La RCA n’a pas su poser les bases nécessaires pour se lancer dans cette course qu’elle pourrait perdre selon les experts. L’utilisation d’une monnaie virtuelle comme le Bitcoin exige la disponibilité de certains services indispensables, à savoir : l’électricité et l’Internet. Deuxième pays le moins développé du monde, la RCA fait partie des nations les plus dépourvues de ces services.

D’après l’Economist Intelligence Unit, moins de 15% de la population centrafricaine a accès à l’électricité. Or, selon l’Agence d’information sur l’énergie (EIA), la consommation énergétique du Bitcoin dépasse celle des pays tels que la Suède, les Pays-Bas et la Belgique. Le taux de pénétration de l’Internet est quant à lui de 11%. Dans un pays où plus de 7 personnes sur 10 vivent avec moins de 1,90 $ par jour, selon la Banque mondiale, très peu seront capables de s’offrir un forfait internet dans le 6e pays où l’Internet coûte le plus cher en Afrique. D’après les données du site Cable.co.uk, un gigabit de données mobiles oscille autour de 9 $ dans le pays depuis 2021.

Les autorités centrafricaines disent vouloir renforcer l’inclusion financière grâce au Bitcoin. Un objectif qu’elles auront du mal à atteindre, d’autant plus que leur cible ignore tout du produit qu’elles lui offrent. Interrogé par Zone Bourse, le PDG d’une entreprise locale de bois nommé Auguste Agou disait n’avoir rien compris de ce dont il s’agissait. « Bitcoin, qu’est-ce que c’est ? Que peut apporter le Bitcoin à notre pays ? » s’est-il interrogé.

Pour l’instant, les autorités n’ont donné aucun détail sur la manière dont elles comptent s’y prendre pour faire adopter la monnaie virtuelle. Quoi qu’il en soit, « (…) ne nous attendons pas à une adoption généralisée des cryptomonnaies dans le pays » a déclaré Nathan Hayes, analyste chez Economist Intelligence Unit.

Une mesure unilatérale

La RCA a pris la décision d’adopter une monnaie virtuelle sans en informer le régulateur financier régional. La Banque des États de l’Afrique centrale (BEAC) qui émet la seule devise fiduciaire utilisée dans le pays, n’a jamais été saisie par les autorités centrafricaines. Elle a été écartée du processus ayant mené à l’officialisation du Bitcoin. Une telle initiative pourrait entraîner des sanctions pour cet État de la zone CFA qui fait déjà partie des six pays les plus pauvres de la planète.
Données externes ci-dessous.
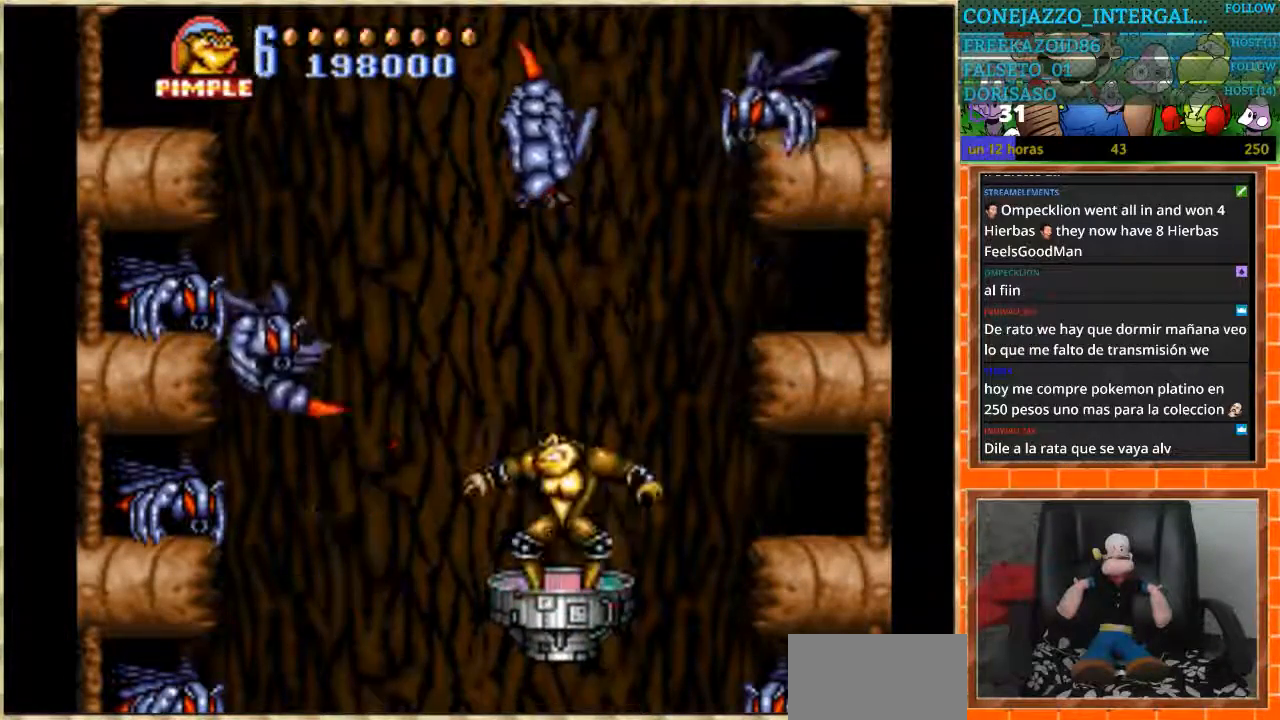
Gameplay with a controller (Nintendo layout); each line is a JSON object with the inputs held at the frame after it. "events" lists button and stick changes between this image and that frame as [ms after this image, input, new state], when the widget could be followed in between. Not read: L3 R3.
{"buttons": ["DPAD_LEFT"], "events": [[334, "DPAD_LEFT", "down"], [367, "B", "down"], [501, "B", "up"]]}
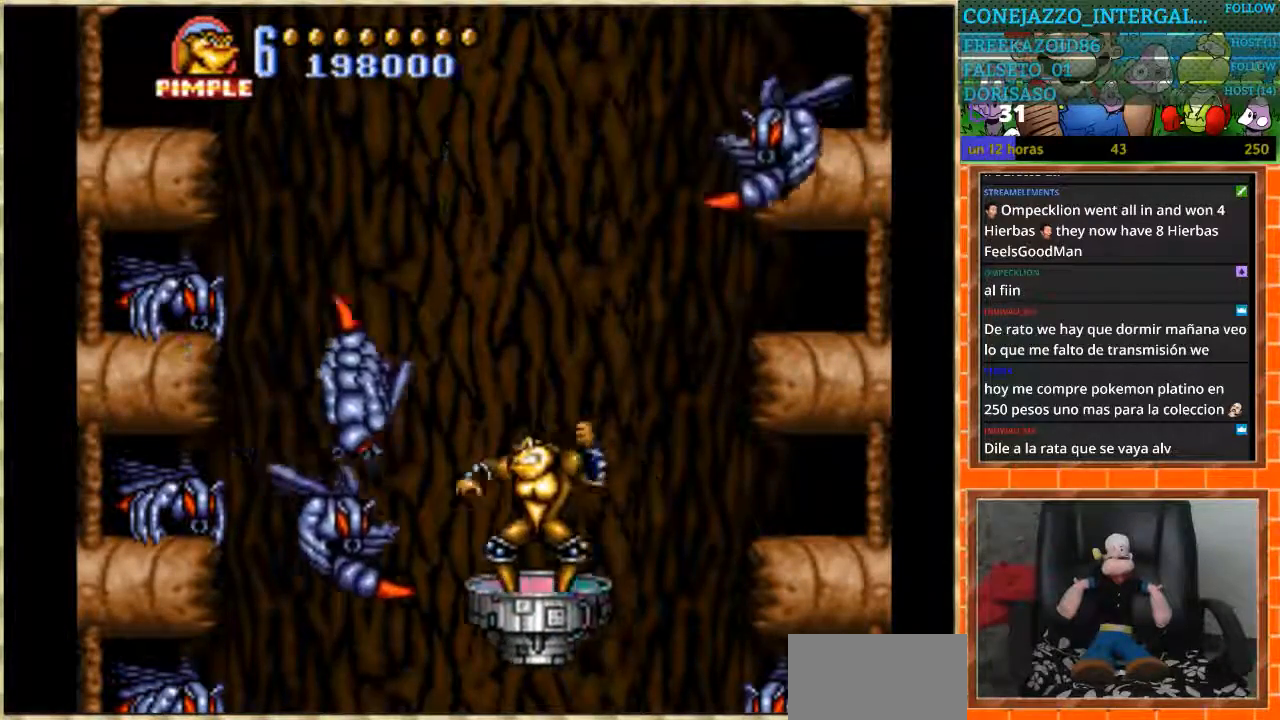
{"buttons": [], "events": [[33, "DPAD_LEFT", "up"]]}
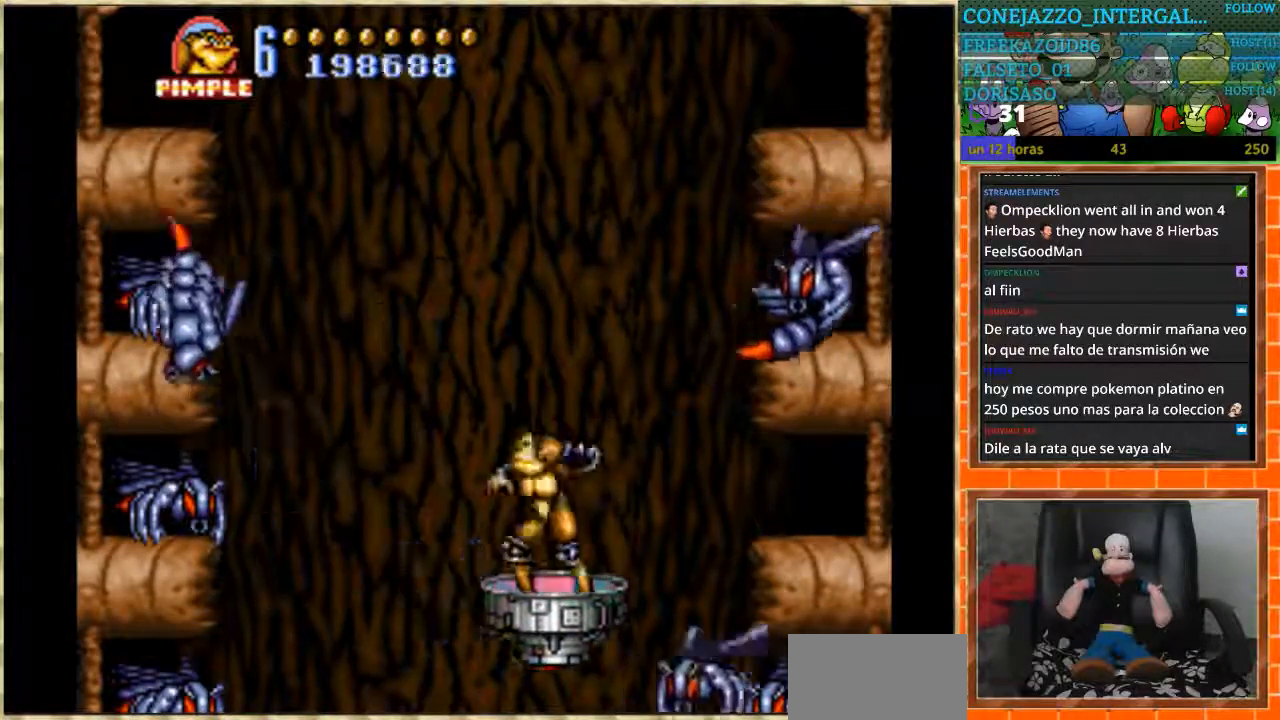
{"buttons": [], "events": [[367, "B", "down"], [501, "B", "up"]]}
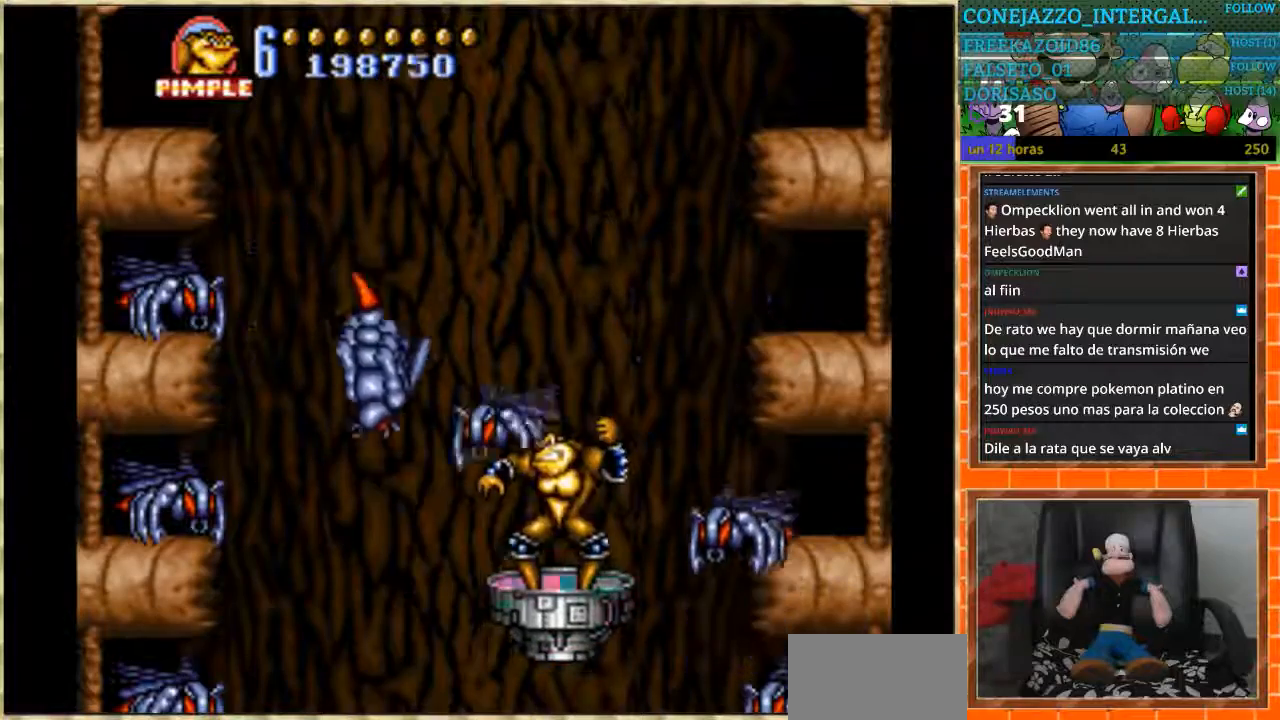
{"buttons": [], "events": []}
Un responsable de la BEAC cité par Jeune Afrique a déclaré que la loi d’adoption du Bitcoin par la RCA « est nulle et de nul effet, dans la mesure où elle viole les textes de l’Union monétaire en Afrique centrale (Umac) ». Un haut-cadre de l’administration des Finances d’Afrique centrale, dénonce quant à lui un affront à l’organisation régionale. « C’est un bras d’honneur aux principes communautaires. Cette décision semble une provocation destinée à entraîner l’expulsion de la Centrafrique de la zone Cemac et du Franc CFA. Les autorités de Bangui donnent aux pays voisins une raison de les expulser de la zone plutôt que d’assurer leur volonté unilatérale d’en sortir » a-t-il commenté. L’anonymat requis par ces deux responsables vise à ne pas officiellement opiner sur le sujet avant l’intervention des Chefs d’État de la sous-région.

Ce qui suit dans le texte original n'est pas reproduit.